• O QUE SE PEDE
1. Responda a estas perguntas com base no excerto:
(a) Que idade tinha quem narra quando saiu de casa?
(b) Para que cidade teve de ir?
(c) Onde ficavam todas as noites quem narra e o namorado?
2. Repita o trecho do excerto que começa em "Fui viver sozinha" e continua até "vazio há anos.", sem alterar nada.
3. Diga se cada afirmação está de acordo com o excerto. Responda sim ou não e cite as palavras do excerto que o decidem.
(a) O apartamento em Coimbra pertencia aos pais e estava vazio há anos.
(b) A família mudou-se para a casa dos avós depois de quem narra ter saído de casa.
(c) Quando os pais chegaram de surpresa, o namorado estava na sala.

• EXCERTO DO DOCUMENTO
==============================

Fui viver sozinha muito miúda. Tinha 17 anos, no liceu lá do sítio não havia 12º ano, e tive de ir para Coimbra, ocupar um apartamento tamanho família que os meus pais tinham vazio há anos.
Saí de casa pouco tempo depois de terem comprado a primeira televisão a cores e um ano depois de nos termos mudado para a casa que até aí era a dos meus avós.
A vida mudava e eu ia-me embora. Estava por minha conta, a viver numa cidade onde nunca tinha vivido e com uma casa enorme só para mim. A única regra que tinha, e o meu pai nisso foi muito preciso, era que lá não entrava um rapaz nem que fosse para pedir um lápis….. O único que não entrou, que eu queria espaço para negociar e parva não sou, foi o meu namorado da altura.Todas as noites ele apanhava boleia para ir ter comigo e todas as noites ficávamos nas escadas do prédio, para desespero dele, que os amigos e os irmãos tinham livre trânsito. Mas quando um dia os meus pais chegaram de surpresa e eu tinha dez gajos na sala menos ele, o meu pai sentou-se à conversa e nem pestanejou e, no ano seguinte, renegociámos o acordo. Fiquei a ganhar, como já sabia que ia acontecer.

==============================

• MATERIAL DE ESTUDO
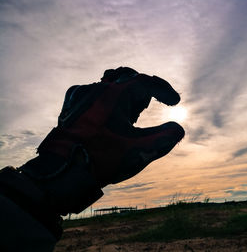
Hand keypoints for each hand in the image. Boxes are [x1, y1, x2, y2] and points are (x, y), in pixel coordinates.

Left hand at [38, 67, 184, 187]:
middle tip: (149, 109)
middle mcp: (96, 89)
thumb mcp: (139, 151)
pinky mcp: (72, 104)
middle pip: (130, 79)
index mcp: (114, 95)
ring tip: (131, 116)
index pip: (146, 82)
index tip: (175, 102)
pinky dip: (110, 101)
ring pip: (112, 84)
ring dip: (127, 96)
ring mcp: (81, 95)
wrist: (62, 173)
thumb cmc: (101, 160)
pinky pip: (96, 93)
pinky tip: (110, 119)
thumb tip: (179, 129)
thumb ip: (164, 138)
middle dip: (144, 92)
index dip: (164, 90)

==============================

• RESPOSTAS POR TAREFA
1.
(a) 17 anos.
(b) Coimbra.
(c) Nas escadas do prédio.

2.
Fui viver sozinha muito miúda. Tinha 17 anos, no liceu lá do sítio não havia 12º ano, e tive de ir para Coimbra, ocupar um apartamento tamanho família que os meus pais tinham vazio há anos.

3.
(a) Sim: "um apartamento tamanho família que os meus pais tinham vazio há anos".
(b) Não: "um ano depois de nos termos mudado para a casa que até aí era a dos meus avós".
(c) Não: "eu tinha dez gajos na sala menos ele".